What is required. Print, exactly as written, the line containing "Process Developer License" and every line after it, ending with the final line of the data below.

[Source texts of formatted documents]

################

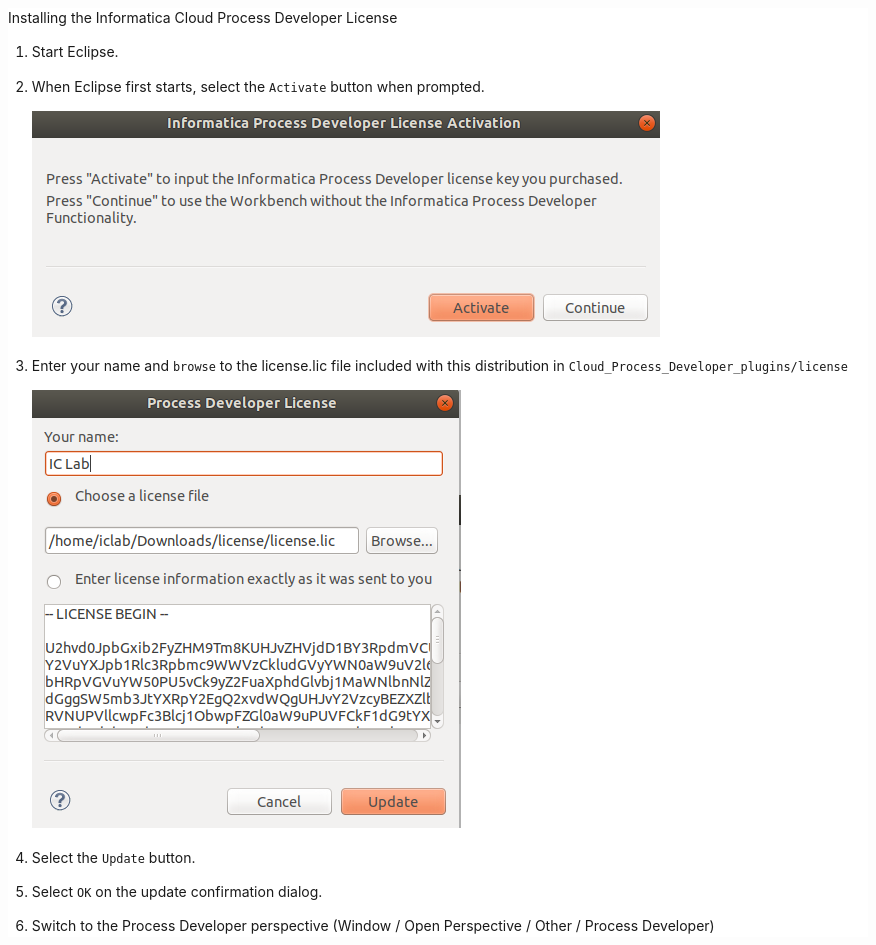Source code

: Installing the Informatica Cloud Process Developer License

1. Start Eclipse.
2. When Eclipse first starts, select the `Activate` button when prompted.
  
    ![IPD Activate](images/eclipse-install-ipd-step8.png "IPD Activate" )
  
3. Enter your name and `browse` to the license.lic file included with this distribution in `Cloud_Process_Developer_plugins/license`
  
    ![Import License](images/eclipse-install-ipd-step9.png "Import License" )
  
4. Select the `Update` button.
5. Select `OK` on the update confirmation dialog.
6. Switch to the Process Developer perspective (Window / Open Perspective / Other / Process Developer)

################

Task solution.
: Installing the Informatica Cloud Process Developer License

1. Start Eclipse.
2. When Eclipse first starts, select the `Activate` button when prompted.
  
    ![IPD Activate](images/eclipse-install-ipd-step8.png "IPD Activate" )
  
3. Enter your name and `browse` to the license.lic file included with this distribution in `Cloud_Process_Developer_plugins/license`
  
    ![Import License](images/eclipse-install-ipd-step9.png "Import License" )
  
4. Select the `Update` button.
5. Select `OK` on the update confirmation dialog.
6. Switch to the Process Developer perspective (Window / Open Perspective / Other / Process Developer)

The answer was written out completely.